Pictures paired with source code
Segment Open

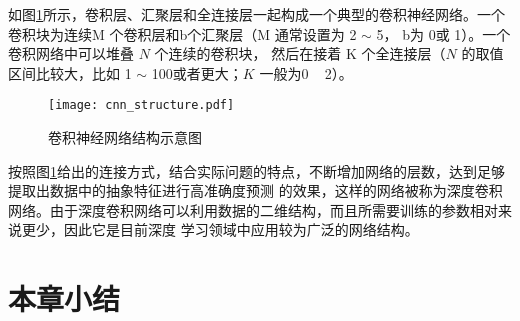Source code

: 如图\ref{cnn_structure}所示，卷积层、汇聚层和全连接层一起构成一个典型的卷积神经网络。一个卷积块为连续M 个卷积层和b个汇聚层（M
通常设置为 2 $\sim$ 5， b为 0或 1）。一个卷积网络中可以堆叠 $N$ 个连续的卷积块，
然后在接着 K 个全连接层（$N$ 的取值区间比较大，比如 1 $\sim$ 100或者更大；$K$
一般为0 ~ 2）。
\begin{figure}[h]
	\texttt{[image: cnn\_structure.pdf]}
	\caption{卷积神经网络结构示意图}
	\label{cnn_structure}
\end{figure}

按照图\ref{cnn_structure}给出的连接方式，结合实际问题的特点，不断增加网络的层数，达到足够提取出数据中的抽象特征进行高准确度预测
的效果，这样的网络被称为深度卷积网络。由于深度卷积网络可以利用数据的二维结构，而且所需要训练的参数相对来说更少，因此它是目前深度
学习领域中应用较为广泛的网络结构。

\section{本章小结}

Segment Closed
Segment Open

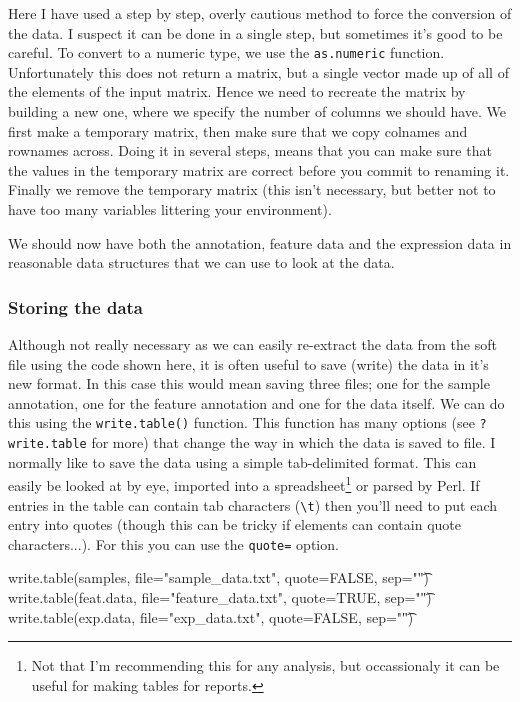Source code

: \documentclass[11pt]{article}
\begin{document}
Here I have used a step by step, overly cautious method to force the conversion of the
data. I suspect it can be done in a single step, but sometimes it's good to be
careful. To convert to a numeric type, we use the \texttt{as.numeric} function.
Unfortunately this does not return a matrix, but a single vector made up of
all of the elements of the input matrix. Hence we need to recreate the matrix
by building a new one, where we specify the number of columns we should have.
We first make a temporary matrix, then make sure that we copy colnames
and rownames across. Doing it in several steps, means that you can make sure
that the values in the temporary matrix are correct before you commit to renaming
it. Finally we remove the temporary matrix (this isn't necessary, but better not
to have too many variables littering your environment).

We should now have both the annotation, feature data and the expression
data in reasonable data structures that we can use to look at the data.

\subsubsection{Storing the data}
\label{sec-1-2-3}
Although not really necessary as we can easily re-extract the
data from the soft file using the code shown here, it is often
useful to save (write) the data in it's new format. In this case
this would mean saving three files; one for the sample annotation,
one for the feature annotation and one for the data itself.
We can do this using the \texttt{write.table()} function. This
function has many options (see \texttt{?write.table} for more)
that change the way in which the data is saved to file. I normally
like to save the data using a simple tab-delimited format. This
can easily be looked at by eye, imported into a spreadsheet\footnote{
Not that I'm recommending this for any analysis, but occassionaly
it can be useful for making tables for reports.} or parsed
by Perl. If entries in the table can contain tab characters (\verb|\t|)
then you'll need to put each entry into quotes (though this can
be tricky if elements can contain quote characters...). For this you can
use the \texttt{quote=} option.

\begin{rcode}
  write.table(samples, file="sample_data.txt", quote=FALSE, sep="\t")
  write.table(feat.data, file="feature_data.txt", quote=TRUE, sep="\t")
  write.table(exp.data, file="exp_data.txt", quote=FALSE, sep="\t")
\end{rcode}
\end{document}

Segment Closed

EXERCISE PROMPT
For the word "single", count the lines in the records that contain it. Give the number and no other words.

SOLUTION TO THIS PROBLEM
2